The information in this Final Term Sheet supplements the Preliminary Prospectus Supplement dated September 29, 2021 of AMT (the Preliminary
Prospectus Supplement) and supersedes the information in the Preliminary Prospectus Supplement to the extent inconsistent with the information in the Preliminary Prospectus Supplement. Defined terms used and not defined herein have the meaning
ascribed to them in the Preliminary Prospectus Supplement.
Prohibition of Sales to EEA Retail Investors: The notes are not intended to be offered, sold
or otherwise made available to and should not be offered, sold or otherwise made available to any retail investor in the European Economic Area (EEA). For these purposes, a retail investor means a person who is one (or more) of:
(i) a retail client as defined in point (11) of Article 4(1) of Directive 2014/65/EU (as amended, MiFID II); or (ii) a customer within the meaning of Directive (EU) 2016/97 (as amended, the Insurance Distribution
Directive), where that customer would not qualify as a professional client as defined in point (10) of Article 4(1) of MiFID II. Consequently, no key information document required by Regulation (EU) No 1286/2014 (as amended, the
PRIIPs Regulation) for offering or selling the notes or otherwise making them available to retail investors in the EEA has been prepared and therefore offering or selling the notes or otherwise making them available to any retail
investor in the EEA may be unlawful under the PRIIPs Regulation.
MiFID II professionals/ECPs-only Manufacturer target market (MiFID II product
governance) is eligible counterparties and professional clients only (all distribution channels). Any person subsequently offering, selling or recommending the notes (a distributor) should take into consideration the manufacturers
target market assessment; however, a distributor subject to MiFID II is responsible for undertaking its own target market assessment in respect of the notes (by either adopting or refining the manufacturers target market assessment) and
determining appropriate distribution channels.
Prohibition of Sales to UK Retail Investors: The notes are not intended to be offered, sold or otherwise
made available to and should not be offered, sold or otherwise made available to any retail investor in the United Kingdom (UK).
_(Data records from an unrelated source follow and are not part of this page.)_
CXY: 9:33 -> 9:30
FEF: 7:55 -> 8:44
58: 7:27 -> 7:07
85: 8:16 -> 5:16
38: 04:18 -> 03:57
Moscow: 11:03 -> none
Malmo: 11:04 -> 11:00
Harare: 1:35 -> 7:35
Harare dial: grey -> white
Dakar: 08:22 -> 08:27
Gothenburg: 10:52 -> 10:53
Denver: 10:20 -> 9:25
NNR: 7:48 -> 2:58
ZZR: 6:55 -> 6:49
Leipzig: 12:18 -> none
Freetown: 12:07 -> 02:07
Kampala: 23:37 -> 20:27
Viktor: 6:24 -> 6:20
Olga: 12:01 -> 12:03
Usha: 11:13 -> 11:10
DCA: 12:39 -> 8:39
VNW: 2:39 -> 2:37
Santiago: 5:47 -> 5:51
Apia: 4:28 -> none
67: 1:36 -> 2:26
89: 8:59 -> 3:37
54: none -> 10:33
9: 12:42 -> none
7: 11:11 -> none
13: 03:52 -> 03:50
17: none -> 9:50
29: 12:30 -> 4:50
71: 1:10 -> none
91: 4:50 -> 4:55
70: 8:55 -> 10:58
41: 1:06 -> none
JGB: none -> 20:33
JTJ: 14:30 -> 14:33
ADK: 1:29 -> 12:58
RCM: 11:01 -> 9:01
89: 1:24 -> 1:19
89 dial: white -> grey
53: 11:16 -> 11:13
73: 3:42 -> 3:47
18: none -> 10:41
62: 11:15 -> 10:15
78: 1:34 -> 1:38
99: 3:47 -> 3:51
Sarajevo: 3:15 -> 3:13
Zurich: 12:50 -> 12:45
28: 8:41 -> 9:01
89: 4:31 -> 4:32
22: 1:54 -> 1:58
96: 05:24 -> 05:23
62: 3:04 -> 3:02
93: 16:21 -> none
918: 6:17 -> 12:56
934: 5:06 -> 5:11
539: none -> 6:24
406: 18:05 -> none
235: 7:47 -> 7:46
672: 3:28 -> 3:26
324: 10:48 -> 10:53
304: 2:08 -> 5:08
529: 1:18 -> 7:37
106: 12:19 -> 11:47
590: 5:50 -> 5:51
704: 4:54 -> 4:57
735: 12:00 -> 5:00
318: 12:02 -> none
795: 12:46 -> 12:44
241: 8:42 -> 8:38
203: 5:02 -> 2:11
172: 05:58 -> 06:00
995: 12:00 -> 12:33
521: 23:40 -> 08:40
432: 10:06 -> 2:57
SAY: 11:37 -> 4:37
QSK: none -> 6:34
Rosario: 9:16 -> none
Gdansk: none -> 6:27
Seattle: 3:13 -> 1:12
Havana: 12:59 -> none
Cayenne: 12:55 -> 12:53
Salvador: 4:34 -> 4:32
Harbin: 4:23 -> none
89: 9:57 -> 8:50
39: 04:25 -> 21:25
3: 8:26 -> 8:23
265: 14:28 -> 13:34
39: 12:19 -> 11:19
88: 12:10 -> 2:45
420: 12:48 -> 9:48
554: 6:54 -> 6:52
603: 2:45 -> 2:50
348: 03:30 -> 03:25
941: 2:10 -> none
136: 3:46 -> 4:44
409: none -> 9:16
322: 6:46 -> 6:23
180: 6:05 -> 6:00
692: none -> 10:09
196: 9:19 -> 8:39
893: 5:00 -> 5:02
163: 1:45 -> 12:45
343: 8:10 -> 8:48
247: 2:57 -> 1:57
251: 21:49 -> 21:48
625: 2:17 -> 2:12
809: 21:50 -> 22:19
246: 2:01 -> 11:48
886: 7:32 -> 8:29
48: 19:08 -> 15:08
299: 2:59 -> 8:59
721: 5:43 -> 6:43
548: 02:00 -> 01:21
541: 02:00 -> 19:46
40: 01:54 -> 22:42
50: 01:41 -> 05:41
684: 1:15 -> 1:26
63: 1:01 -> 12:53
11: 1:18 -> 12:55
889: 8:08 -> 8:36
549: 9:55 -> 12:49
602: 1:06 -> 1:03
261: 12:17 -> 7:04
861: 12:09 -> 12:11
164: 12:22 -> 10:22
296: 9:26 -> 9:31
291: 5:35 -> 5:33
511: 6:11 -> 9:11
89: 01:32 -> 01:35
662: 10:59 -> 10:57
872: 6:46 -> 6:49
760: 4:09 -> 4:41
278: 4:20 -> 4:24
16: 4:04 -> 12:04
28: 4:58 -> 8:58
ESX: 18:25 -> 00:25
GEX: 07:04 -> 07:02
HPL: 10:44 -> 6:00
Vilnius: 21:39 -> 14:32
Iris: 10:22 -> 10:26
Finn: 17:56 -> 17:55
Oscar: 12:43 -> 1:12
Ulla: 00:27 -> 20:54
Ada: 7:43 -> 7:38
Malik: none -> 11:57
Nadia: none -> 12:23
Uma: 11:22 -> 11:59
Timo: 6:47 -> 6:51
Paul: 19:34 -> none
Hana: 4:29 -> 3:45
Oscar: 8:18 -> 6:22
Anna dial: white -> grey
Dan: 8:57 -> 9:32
For these purposes, a retail investor means a person who is one (or more) of: (i) a retail client, as
defined in point (8) of Article 2 of Regulation (EU) No 2017/565 as it forms part of domestic law by virtue of the European Union (Withdrawal) Act 2018 (the EUWA); or (ii) a customer within the meaning of the Financial Services
and Markets Act 2000 (as amended, the FSMA) and any rules or regulations made under the FSMA to implement the Insurance Distribution Directive, where that customer would not qualify as a professional client, as defined in point (8) of
Article 2(1) of Regulation (EU) No 600/2014 as it forms part of domestic law by virtue of the EUWA. Consequently, no key information document required by the PRIIPs Regulation as it forms part of domestic law by virtue of the EUWA (the UK
PRIIPs Regulation) for offering or selling the notes or otherwise making them available to retail investors in the UK has been prepared and therefore offering or selling the notes or otherwise making them available to any retail investor in
the UK may be unlawful under the UK PRIIPs Regulation.
United Kingdom MiFIR professionals/ECPs-only Manufacturer target market (FCA Handbook
Product Intervention and Product Governance Sourcebook (the UK MiFIR Product Governance Rules)) is eligible counterparties and professional clients only (all distribution channels). Any person subsequently offering, selling or
recommending the notes (a distributor) should take into consideration the manufacturers target market assessment; however, a distributor subject to UK MiFIR Product Governance Rules is responsible for undertaking its own target
market assessment in respect of the notes (by either adopting or refining the manufacturers target market assessment) and determining appropriate distribution channels.